Bölüm 1- Gümüş Kafesteki Kız

Elowen Skye Thorne’un Bakış Açısı

İlk önce kahve ve tarçın kokusu çarptı burnuma, ama o yüzü aklımdan çıkaramadı.

Gümüş kafesteki kız.

Sabah ışığı odaya dolarken ve arkadaşlarımın yumuşak sohbetleri yankılanırken bile, hâlâ o kızı görebiliyordum. Gümüş kafeste kıvrılmış, morluklarla kaplı, altın kahverengi gözleri benimkileri delip geçiyordu. Henüz tek kelime etmemiştim ama göğsümde kutsal bir şeyin çırpındığını hissediyordum.

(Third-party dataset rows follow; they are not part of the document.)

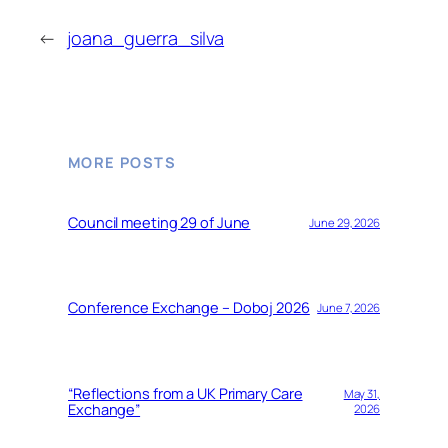
←
joana_guerra_silva
MORE POSTS
Council meeting 29 of June
June 29, 2026
Conference Exchange – Doboj 2026
June 7, 2026
“Reflections from a UK Primary Care
May 31,
Exchange”
2026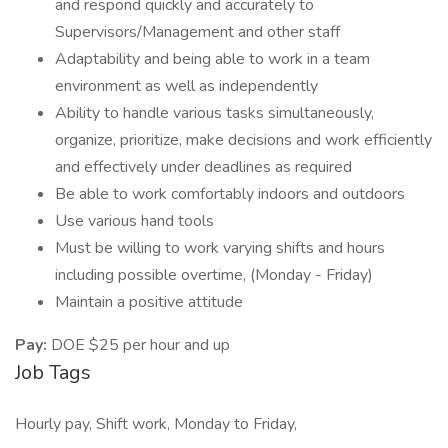
and respond quickly and accurately to
Supervisors/Management and other staff
Adaptability and being able to work in a team
environment as well as independently
Ability to handle various tasks simultaneously,
organize, prioritize, make decisions and work efficiently
and effectively under deadlines as required
Be able to work comfortably indoors and outdoors
Use various hand tools
Must be willing to work varying shifts and hours
including possible overtime, (Monday - Friday)
Maintain a positive attitude
Pay:
DOE $25 per hour and up
Job Tags
Hourly pay, Shift work, Monday to Friday,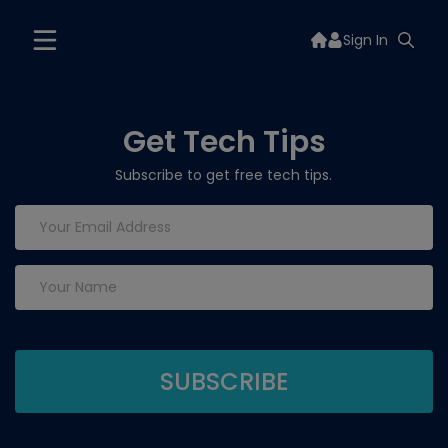
Sign In
Get Tech Tips
Subscribe to get free tech tips.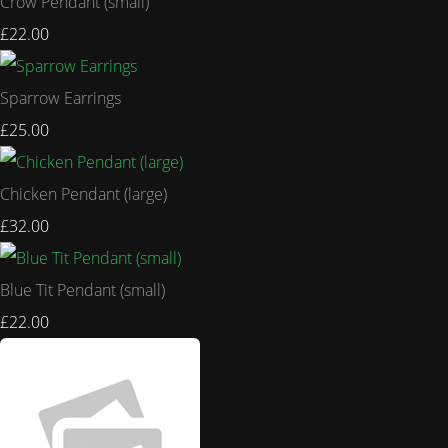
Crow Pendant (small)
£22.00
Sparrow Earrings
£25.00
Chicken Pendant (large)
£32.00
Blue Tit Pendant (small)
£22.00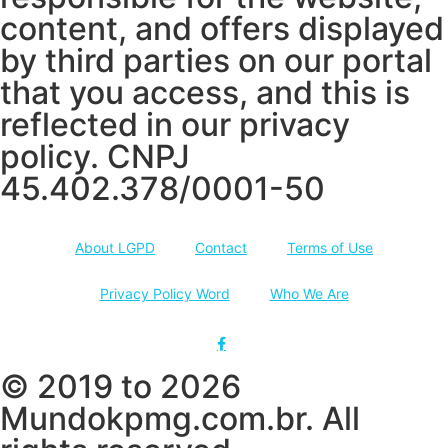
content, and offers displayed
by third parties on our portal
that you access, and this is
reflected in our privacy
policy. CNPJ
45.402.378/0001-50
About LGPD
Contact
Terms of Use
Privacy Policy Word
Who We Are
© 2019 to 2026
Mundokpmg.com.br. All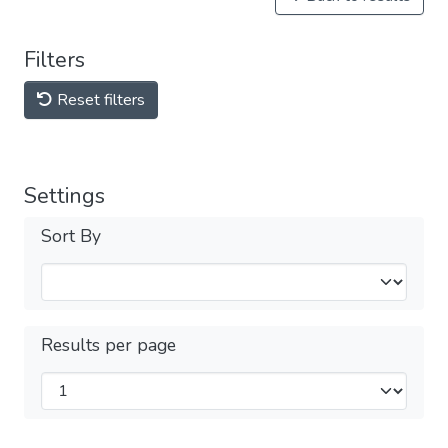
Filters
Reset filters
Settings
Sort By
Results per page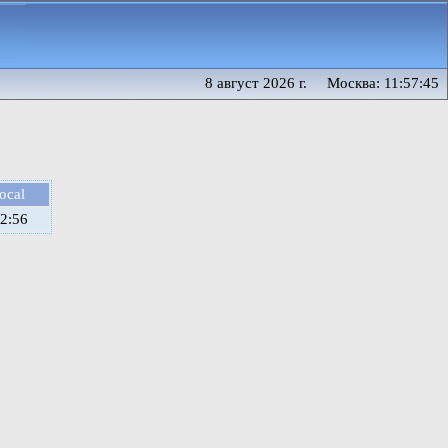
8 август 2026 г. Москва: 11:57:45
local
2:56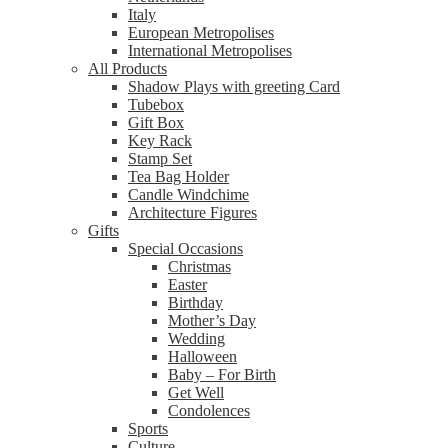
Italy
European Metropolises
International Metropolises
All Products
Shadow Plays with greeting Card
Tubebox
Gift Box
Key Rack
Stamp Set
Tea Bag Holder
Candle Windchime
Architecture Figures
Gifts
Special Occasions
Christmas
Easter
Birthday
Mother’s Day
Wedding
Halloween
Baby – For Birth
Get Well
Condolences
Sports
Culture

“Bu bir ruh çağrısıydı,” diye fısıldadı Lyssira yine, sesi kafamda düşük ve acil bir tonda. “Onun ruhu haykırdı ve seninki cevap verdi. Ne anlama geldiğini biliyorsun.”

Evet. Biliyordum. Derin bir nefes alarak ellerimi saçlarımın arasından geçirdim. Bir gün daha ve tekrar yürümeye başlayabilirim. Vücudumu hareket ettirebilirim. Lanet olası gücümü geri alabilirim. Ama ruhum? O zaten bir kafese kilitlenmiş kıza doğru koşuyordu.

Yavaşça doğruldum, kaslarımın itirazıyla yüzümü buruşturarak. Arkadaşlarım hemen fark etti, tabii ki.

“Sakin ol, aşkım,” dedi Lachlan odanın karşısından, İskoç aksanı endişeyle karışmış bir şekilde, bal ve baharat kokan bir çay karıştırırken. “Vücudun hâlâ iyileşiyor. Çok zorlamamalısın.”

“İyiyim,” diye mırıldandım.

“Hayır, değilsin,” dedi Daxon, kollarını geniş göğsünde kavuşturmuş, pencereye yaslanmış bir şekilde. Keskin, fırtınalı gözleri bana kilitlenmişti, göz kırpmıyordu. “Çok gerginsin. Ne oluyor?”

Yanımda yatak çöktü, Ashrian doğrulurken gözleri yumuşak ve dikkatliydi. “Yine rüya mı?”

Başımı salladım. “Evet. O. Gümüş kafesteki kız. Onu kafamdan çıkaramıyorum. Ve sadece bir hayalet görüntüsü değil. Lyssi bunun bir ruh çağrısı olduğunu söyledi. O gerçek. Bize sesleniyor.”

Bir duraklama oldu. Hatta göğsü çıplak ve her zamanki kendini beğenmiş ejderha kralı gibi yayılmış olan Vaelrix bile hareketsiz kaldı. Altın gözleri daraldı.

“Lucien’in başka bir tutsağı daha mı var?” dedi, sesi duman ve gök gürültüsü gibiydi.

“O bir kafeste,” dedim. “Gümüş parmaklıklar. Morluklar içinde. Canını dişine takmış savaşıyor. Kim olduğunu henüz bilmiyorum ama onu hissettim. Sadece bir görüntü değil. O bizim için var.”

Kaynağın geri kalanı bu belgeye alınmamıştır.